Across the room, where the show’s other focal point sits, is a collection of handmade ceramics that Kemp produced in the style of domino masks, which only cover the eyes. The installation, titled Talking to the Sun (2021), shows glossy versions of these face coverings, each made coarse by Kemp’s finger imprints and painted in varying cool-toned hues—purple, blue, green.
For Kemp, the ceramic masks give the effect of a personified body, making the viewer feel as if they’re being watched.
“There are all of these eyes in the exhibition that are actually looking at the viewer,” Kemp said. “You’re not really sure what you’re looking at, you see the stage and you see the colors, but it doesn’t come into focus really until you’re almost right on top of it.”
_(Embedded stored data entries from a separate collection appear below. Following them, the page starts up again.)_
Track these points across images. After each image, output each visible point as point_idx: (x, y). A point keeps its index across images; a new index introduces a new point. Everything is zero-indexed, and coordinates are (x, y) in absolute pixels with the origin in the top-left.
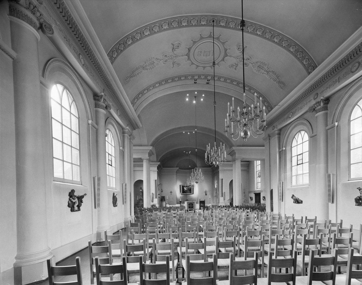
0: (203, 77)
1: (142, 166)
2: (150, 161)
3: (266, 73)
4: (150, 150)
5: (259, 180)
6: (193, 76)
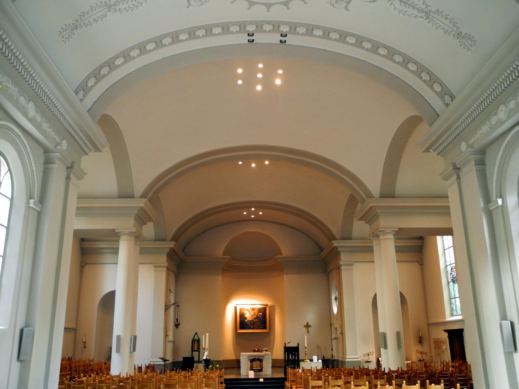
0: (268, 27)
1: (116, 251)
2: (138, 237)
3: (422, 14)
4: (141, 208)
5: (455, 289)
6: (242, 26)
“Less Like an Object and More Like the Weather” takes its title from something the composer John Cage said when asked to describe his longtime collaboration with the choreographer Merce Cunningham. Cage compared their artistic partnership and its fluid nature to the weather, explaining, “It’s less like an object and more like the weather because in an object, you can tell where the boundaries are, but in the weather it’s impossible to say when something begins or ends.” Kemp said his show is inspired by that quality of boundlessness that Cage discussed.
Kemp’s interest in masks, or anything that might cover one’s face, long predates the pandemic, and Covid-related masking wasn’t on Kemp’s mind in the making of this exhibition. Roelstraete, however, sees some correlations.
“Looking at the ceramic ‘masks,’ you are in some way reminded of masking’s many conflicting meanings,” he said. “You are tempted to start thinking about the dialectic of looking and being looked at, and how much of the human affront of two years’ worth of Covid-driven restraints and restrictions may have something to do with the fact that we can’t quite see or read each other like we used to.”
There are only a few works on view in the show, and Kemp said that, in true Cage-like fashion, a visitor ends up becoming a component of the installation: “It needs the viewer to complete the meaning,” he said.